Train scHPF models for K in range(Kmin, Kmax +1). Advanced note: I sometimes use a step size of 2 or 3 on the first pass to check that the range is reasonable, but recommend a final step of 1 (scHPF is multimodal, so results may not be monotonic).
Evaluate the models using the selection criteria from 1. Expand/refine the range accordingly. For example, if Kmax passes our criteria, we should increase Kmax.
Repeat 3-5 as needed.
Example selection criteria¶
1. Cell type representation¶
In [Levitin2019], we chose K based on scHPF’s representation of cell types in the data. Specifically, we selected the smallest K such that every well-defined cluster was most strongly associated with at least one unique factor [Levitin2019, Appendix Figure S8]. This method is intuitive, and can work well when many cell types are present, but depends on the quality and granularity of clustering. It is also difficult to standardize across multiple models trained on different data.
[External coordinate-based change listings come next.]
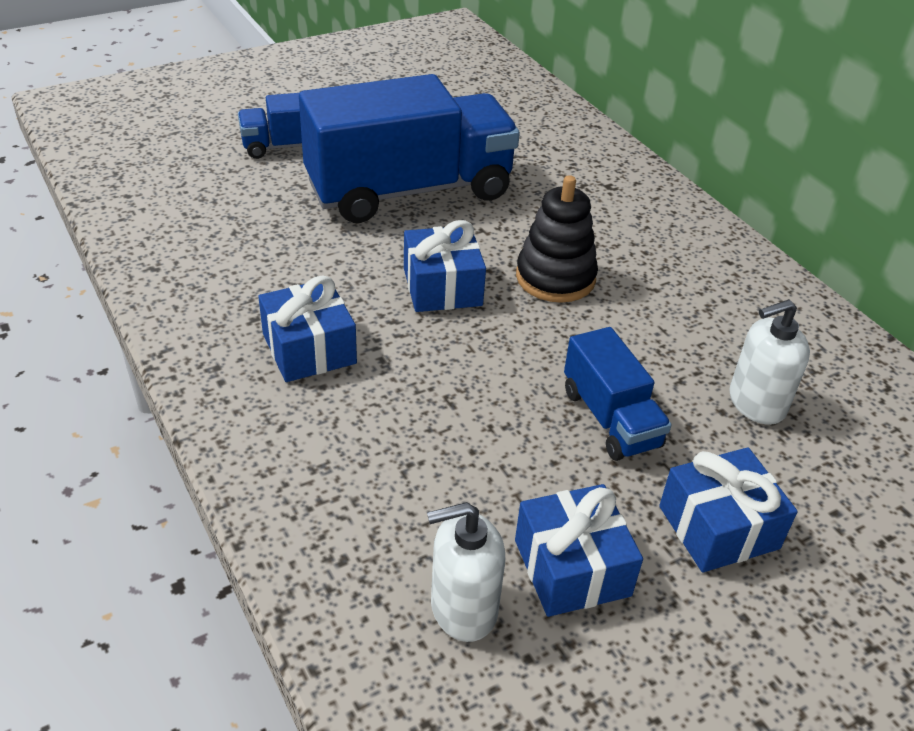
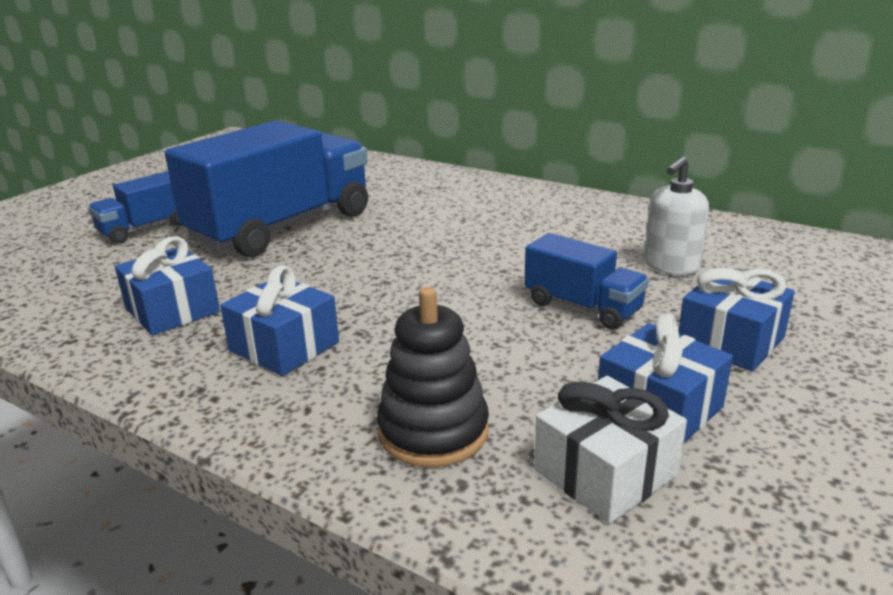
camera: 25 degrees left, 15 degrees down
blue gift [404,220,486,312] -> blue gift moved to [115,236,220,335]
white soap dispenser [427,502,505,642] -> white gift [534,376,687,524]
black stacking toy [516,175,598,303] -> black stacking toy moved to [377,287,489,467]

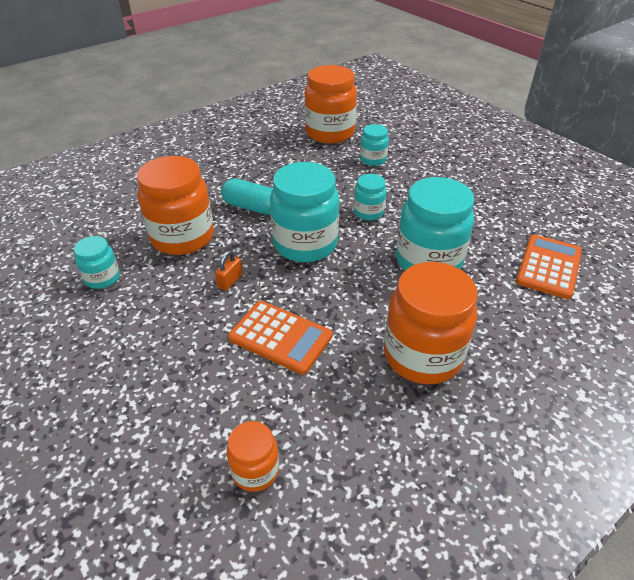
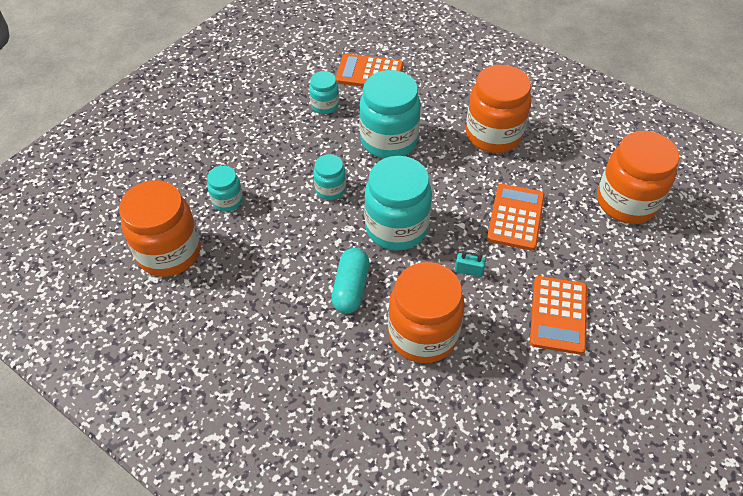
camera: 105 degrees left, 10 degrees up
turquoise jar [74,236,120,289] -> turquoise jar moved to [309,71,339,114]
orange padlock [215,251,242,291] -> turquoise padlock [455,249,486,277]
orange jar [226,421,279,492] -> orange jar [597,131,679,224], size x1.96
none -> orange calculator [530,276,587,355]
2. Gene signature overlap¶
To find common patterns of gene expression across multiple models in [SzaboLevitin2019], we selected K such that factors in the same model did not have significant overlap in their top genes (where top genes are defined as the n highest scoring genes per factor). This reflected our prior that programs should be distinctive with respect to gene scores, and the further requirement that models should have similar granularity across datasets with different levels of complexity.
The scHPF score
command automatically produces the file
maximum_overlaps.txt, which contains factors’ maximum pairwise overlap and
corresponding hypergeometric p values at different cutoffs.
For standard significance thresholds and reasonable n, this method can be quite strict, resulting in lower granularity factorizations for some datasets. Using cellular resolution or cell type respresentation may find higher resolution factorizations in these cases.
3. Cellular resolution¶
Cellular resolution directly evaluates a model’s granularity by specifying how many factors, on average, should explain a given portion of a cell’s total cell scores. We have found it especially useful for datasets where gene signature overlap is too strict.
We define cellular resolution as the maximum K such that, on average, cells’ n highest scoring factors contain at least r*100 percent of their total score across all factors. So if we want to find a model where the 3 factors with the highest score in a cell contain at least 70% of its total score (on average), n would be 3 and r would be 0.7.
We can evaluate cellular resolution using one of scHPF score
’s outputs, a
file called mean_cellscore_fraction.txt (potentially with a prefix). The
file’s two columns, nfactors and mean_cellscore_fraction, represent the
mean fraction of each cell’s total cell score allocated to its top nfactors
factors. If we want to find a model at n =3 and r =0.7 resolution, we
might follow the example workflow above, and select the
largest K such that mean_cellscore_fraction >= 0.7 when nfactors = 3.